Bunu erotik masaj salonunun yanında bulduğumuz bir sigaradan aldık bu ise Rogan'ın teknesinin yanında bulduğumuz sigara izmaritinden.
Tomorrow after lunch I will go to the back alley to have a cigarette..
Yarın öğle yemeğinden sonra sigara içmek için arka tarafa gideceğim.
Do you have a cigarette?
Sigaran var mı?
I've... honestly, I've never had a cigarette in my entire life.
Dürüstçe söylüyorum, hayatımda ağzıma sigara sürmedim.
Do you wanna go outside and have a cigarette?
Dışarı çıkıp sigara içmek ister misin?
I wanted to offer him a cigarette.
Bir sigara verecektim.
She doesn't want a cigarette.
Sigara istemiyor.
She doesn't want a cigarette!
Sigara istemiyor!
Can I have a cigarette?
Bir sigara verir misin?
- May I offer you a light for your cigarette?

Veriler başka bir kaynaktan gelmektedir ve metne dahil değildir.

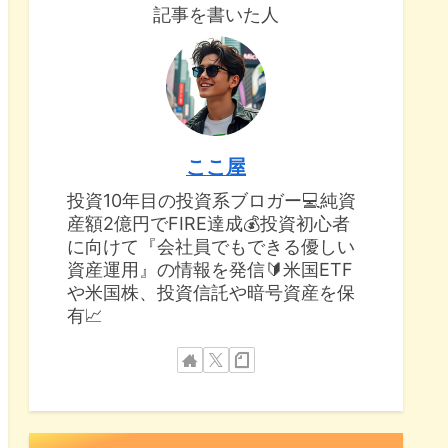
記事を書いた人
ここ屋
投資10年目の投資系ブロガー💻純資
産額2億円でFIRE達成💰投資初心者
に向けて『会社員でもできる優しい
資産運用』の情報を発信🔰米国ETF
や米国株、投資信託や暗号資産を保
有📈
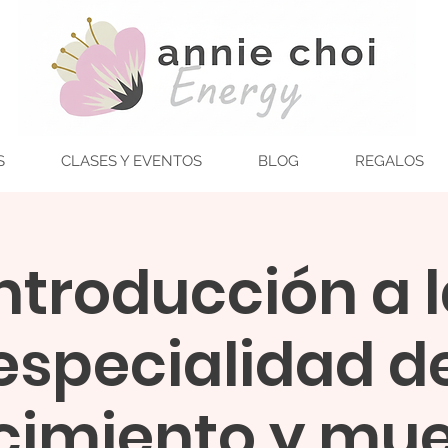
S
CLASES Y EVENTOS
BLOG
REGALOS
ntroducción a 
especialidad d
cimiento y mue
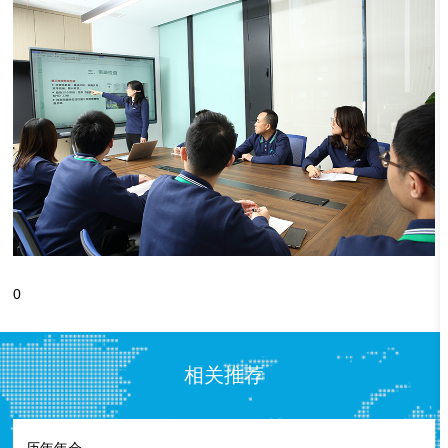
0
相关推荐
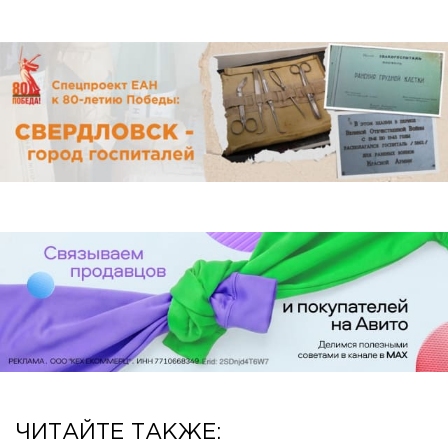
ЧИТАЙТЕ ТАКЖЕ:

- Sigaran için ateş verebilir miyim?
I arrested him a couple months ago for evading sales tax on cigarette sales.
Onu birkaç ay önce sigara satışından vergi kaçırma suçundan tutukladım.
This girl I know did a fucking cigarette smash right in my forearm.
Kolumda sigara söndürdü.
Having a last cigarette.
Son bir sigara içiyorum.
- I want a hash cigarette.
- Ben sarma sigara istiyorum.
- A hash cigarette?
- Sarma sigara mı?
I'm gonna ask you a question, Runkle, and how you answer will determine whether or not I put this cigarette up your asshole.
Sana bir soru sorayım, Runkle. Verdiğin cevap, bu sigarayı götüne sokup sokmayacağımı belirleyecek.
And this morning, I switched the cigarette into a new pack.
Ve bu sabah o sigarayı alıp yeni bir pakete koydum.
He drank and passed out with a lit cigarette.
Sarhoştu ve elindeki sigarayla içi geçmişti.